GU Monocerotis: A high-mass eclipsing overcontact binary in the young open cluster Dolidze 25

Context. The eclipsing binary GU Mon is located in the star-forming cluster Dolidze 25, which has the lowest metallicity measured in a Milky Way young cluster. Aims. GU Mon has been identified as a short-period eclipsing binary with two early B-type components. We set out to derive its orbital and stellar parameters. Methods. We present a comprehensive analysis, including B and V light curves and 11 high-resolution spectra, to verify the orbital period and determine parameters.
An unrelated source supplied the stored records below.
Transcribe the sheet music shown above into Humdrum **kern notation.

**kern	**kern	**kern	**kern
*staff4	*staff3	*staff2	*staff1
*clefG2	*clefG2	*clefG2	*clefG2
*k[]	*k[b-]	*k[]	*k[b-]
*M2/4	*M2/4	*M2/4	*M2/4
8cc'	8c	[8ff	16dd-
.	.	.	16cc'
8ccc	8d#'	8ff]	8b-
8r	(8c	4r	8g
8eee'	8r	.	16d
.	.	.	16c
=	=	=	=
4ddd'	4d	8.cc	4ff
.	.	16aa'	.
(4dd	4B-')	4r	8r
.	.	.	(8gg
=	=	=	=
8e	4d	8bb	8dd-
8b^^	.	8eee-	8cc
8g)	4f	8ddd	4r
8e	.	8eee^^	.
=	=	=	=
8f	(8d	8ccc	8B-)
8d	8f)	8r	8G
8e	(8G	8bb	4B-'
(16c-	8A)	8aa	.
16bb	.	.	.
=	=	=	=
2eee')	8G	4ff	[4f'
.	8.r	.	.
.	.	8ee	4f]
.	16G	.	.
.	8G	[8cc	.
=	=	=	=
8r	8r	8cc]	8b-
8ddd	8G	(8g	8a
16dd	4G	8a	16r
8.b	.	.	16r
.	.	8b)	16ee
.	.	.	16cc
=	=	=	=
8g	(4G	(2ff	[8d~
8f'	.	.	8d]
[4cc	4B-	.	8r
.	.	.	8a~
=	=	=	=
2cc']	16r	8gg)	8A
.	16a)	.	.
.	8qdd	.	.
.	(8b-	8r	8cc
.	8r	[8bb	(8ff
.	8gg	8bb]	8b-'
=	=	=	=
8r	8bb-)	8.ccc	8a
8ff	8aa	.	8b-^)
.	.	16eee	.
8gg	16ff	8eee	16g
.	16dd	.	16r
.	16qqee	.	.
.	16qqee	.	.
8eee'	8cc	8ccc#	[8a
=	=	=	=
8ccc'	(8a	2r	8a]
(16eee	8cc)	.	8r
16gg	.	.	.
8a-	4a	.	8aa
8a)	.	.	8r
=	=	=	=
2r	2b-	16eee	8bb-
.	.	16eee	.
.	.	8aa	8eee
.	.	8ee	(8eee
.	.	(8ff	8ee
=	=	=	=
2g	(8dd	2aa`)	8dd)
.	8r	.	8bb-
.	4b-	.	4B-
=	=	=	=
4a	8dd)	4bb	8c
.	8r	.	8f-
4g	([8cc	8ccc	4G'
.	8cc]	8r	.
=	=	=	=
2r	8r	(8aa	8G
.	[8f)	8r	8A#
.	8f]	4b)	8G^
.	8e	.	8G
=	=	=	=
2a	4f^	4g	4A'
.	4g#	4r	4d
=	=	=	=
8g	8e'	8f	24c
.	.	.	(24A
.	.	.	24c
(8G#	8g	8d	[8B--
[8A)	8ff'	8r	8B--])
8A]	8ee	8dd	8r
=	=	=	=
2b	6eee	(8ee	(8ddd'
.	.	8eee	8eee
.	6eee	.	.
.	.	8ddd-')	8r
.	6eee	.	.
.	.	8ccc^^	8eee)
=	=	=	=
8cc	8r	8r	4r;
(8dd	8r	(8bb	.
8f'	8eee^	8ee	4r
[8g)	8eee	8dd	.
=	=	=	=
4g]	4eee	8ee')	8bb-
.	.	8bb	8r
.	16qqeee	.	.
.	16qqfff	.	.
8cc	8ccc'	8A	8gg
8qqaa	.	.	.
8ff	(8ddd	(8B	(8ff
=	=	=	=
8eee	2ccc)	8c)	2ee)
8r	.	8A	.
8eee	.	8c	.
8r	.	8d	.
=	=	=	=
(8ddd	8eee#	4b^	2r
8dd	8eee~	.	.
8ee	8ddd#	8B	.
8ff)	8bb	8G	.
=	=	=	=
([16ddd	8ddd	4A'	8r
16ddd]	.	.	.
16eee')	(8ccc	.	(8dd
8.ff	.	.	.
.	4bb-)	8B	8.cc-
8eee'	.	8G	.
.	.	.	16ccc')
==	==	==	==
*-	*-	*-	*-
We used the stellar atmosphere code FASTWIND to obtain stellar parameters and create templates for cross-correlation. We obtained a model to fit the light and radial-velocity curves using the Wilson-Devinney code iteratively and simultaneously. Results. The two components of GU Mon are identical stars of spectral type B1 V with the same mass and temperature. The light curves are typical of an EW-type binary. The spectroscopic and photometric analyses agree on a period of 0.896640 ± 0.000007 d. We determine a mass of 9.0 ± 0.6 M⊙ for each component and for temperatures of 28 000 ± 2000 K. Both values are consistent with the spectral type. The two stars are overfilling their respective Roche lobes, sharing a common envelope and, therefore the orbit is synchronised and circularised. Conclusions. The GU Mon system has a fill-out factor above 0.8, containing two dwarf B-type stars on the main sequence. The two stars are in a very advanced stage of interaction, with their extreme physical similarity likely due to the common envelope. The expected evolution of such a system very probably leads to a merger while still on the main sequence.